WHAT TO WORK ON> Produce a word-for-word copy of the data that follows, excluding images.

RECORDS FOR THIS TASK>

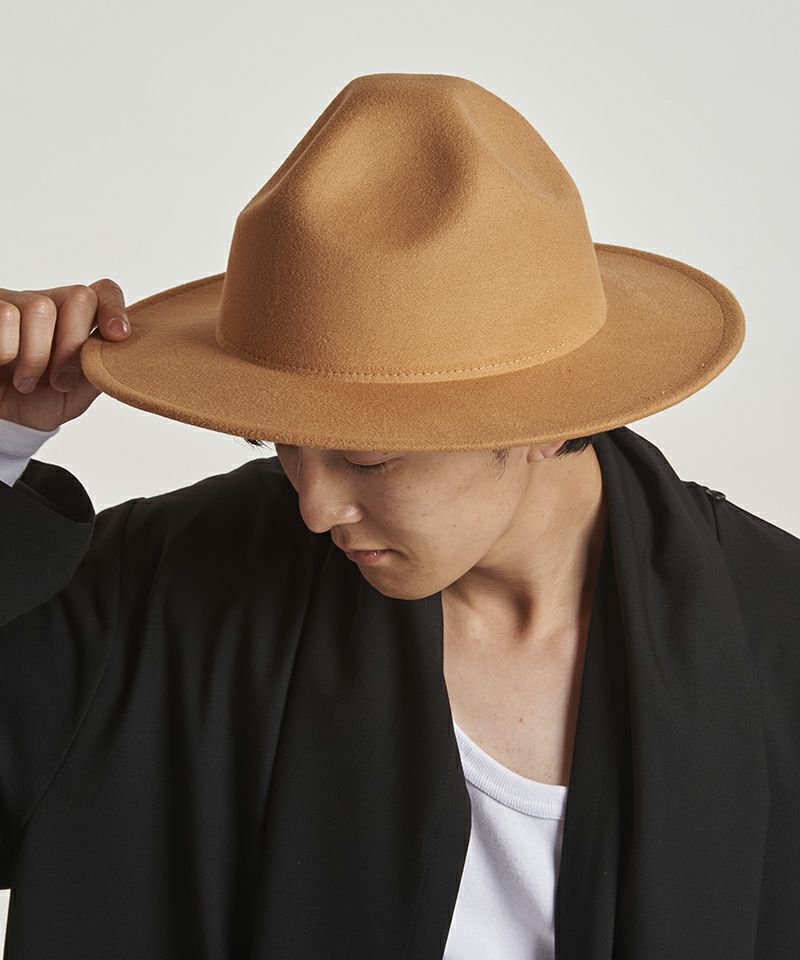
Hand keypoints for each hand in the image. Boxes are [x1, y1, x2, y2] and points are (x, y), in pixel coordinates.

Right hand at [0, 278, 130, 430]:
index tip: (118, 336)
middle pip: (80, 297)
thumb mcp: (77, 392)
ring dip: (36, 356)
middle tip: (60, 380)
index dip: (114, 308)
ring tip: (26, 382)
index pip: (102, 293)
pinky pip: (7, 315)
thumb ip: (101, 369)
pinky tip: (3, 364)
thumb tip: (123, 349)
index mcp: (76, 323)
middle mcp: (48, 306)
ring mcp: (17, 304)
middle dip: (73, 344)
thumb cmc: (38, 402)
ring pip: (41, 308)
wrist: (3, 418)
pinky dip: (8, 351)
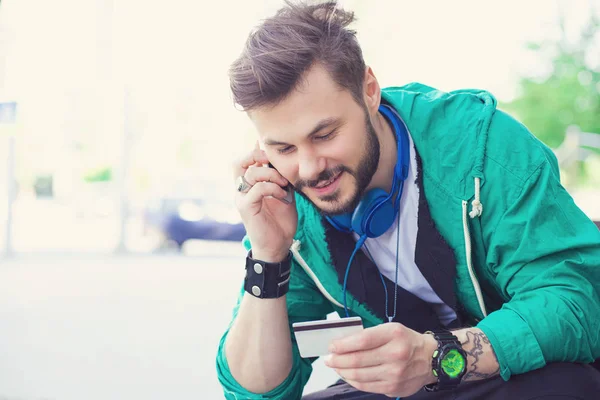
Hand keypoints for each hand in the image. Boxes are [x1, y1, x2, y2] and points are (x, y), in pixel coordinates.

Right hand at [233, 142, 297, 261]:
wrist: (279, 245)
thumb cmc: (281, 220)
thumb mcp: (284, 193)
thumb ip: (280, 177)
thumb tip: (281, 161)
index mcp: (248, 186)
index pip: (243, 161)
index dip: (256, 152)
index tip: (274, 155)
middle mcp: (241, 190)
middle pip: (237, 163)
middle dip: (256, 156)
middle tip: (272, 161)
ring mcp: (242, 199)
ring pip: (250, 174)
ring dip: (271, 174)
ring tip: (284, 183)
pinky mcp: (246, 208)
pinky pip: (257, 189)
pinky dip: (272, 188)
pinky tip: (282, 195)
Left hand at [324, 323, 437, 397]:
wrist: (431, 359)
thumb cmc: (406, 341)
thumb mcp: (391, 329)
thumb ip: (369, 335)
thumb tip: (343, 343)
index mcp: (394, 335)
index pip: (362, 340)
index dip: (343, 345)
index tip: (331, 346)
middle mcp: (395, 355)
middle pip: (357, 360)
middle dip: (337, 360)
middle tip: (328, 358)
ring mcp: (395, 374)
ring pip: (359, 376)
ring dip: (342, 371)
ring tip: (336, 366)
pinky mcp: (393, 388)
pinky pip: (365, 386)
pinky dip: (352, 381)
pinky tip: (347, 375)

SOLUTION TO THIS EXERCISE>
Hand keypoints for each hand in the image. Boxes are [x1, y1, x2, y2] and points are (x, y), in pixel coordinates.

Right hand at [0, 278, 130, 430]:
index tip: (118, 336)
middle pip: (80, 297)
thumb mcp: (77, 392)
ring dip: (36, 356)
middle tip: (60, 380)
index dip: (114, 308)
ring tip: (26, 382)
index pip: (102, 293)
pinky pip: (7, 315)
thumb ip: (101, 369)
pinky tip: (3, 364)
thumb tip: (123, 349)
index mcp: (76, 323)
middle mcp: (48, 306)
ring mcp: (17, 304)
middle dip: (73, 344)
thumb cmc: (38, 402)
ring pip: (41, 308)
wrist: (3, 418)
pinky dip: (8, 351)
Hand keypoints for each hand in the image. Boxes are [x1, y1, x2, y2] and points are (x, y), in pixel coordinates.

Right hand at [233, 142, 297, 261]:
wrist: (279, 245)
thumb cmc: (281, 220)
thumb mcp: (284, 193)
thumb ip: (280, 177)
thumb tip: (281, 161)
index mcp: (248, 186)
index pip: (243, 161)
index dip: (256, 152)
index tip: (274, 155)
middle mcp: (241, 190)
middle pip: (237, 163)
middle dip: (256, 156)
middle tip: (272, 161)
ring mcp: (242, 199)
ring pip: (250, 174)
ring dip: (271, 174)
ring tip: (284, 183)
pinky mcp: (246, 208)
pinky pip: (257, 189)
pinky dip: (272, 188)
pinky tip: (282, 195)
Left hand at [324, 323, 437, 397]:
wrist: (431, 359)
thumb cmc: (406, 341)
thumb mcp: (391, 329)
thumb ip: (369, 335)
thumb tip: (343, 343)
index mcp: (394, 335)
index pip: (362, 340)
index dip: (343, 345)
index tip: (331, 346)
middle mcp: (395, 355)
middle pip: (357, 360)
middle dip: (337, 360)
middle tip: (328, 358)
ring mcp: (395, 374)
ring pip: (359, 376)
ring dip: (342, 371)
ring tip: (336, 366)
pinky mcp: (393, 388)
pinky pip: (365, 386)
pinky dip: (352, 381)
pinky tip: (347, 375)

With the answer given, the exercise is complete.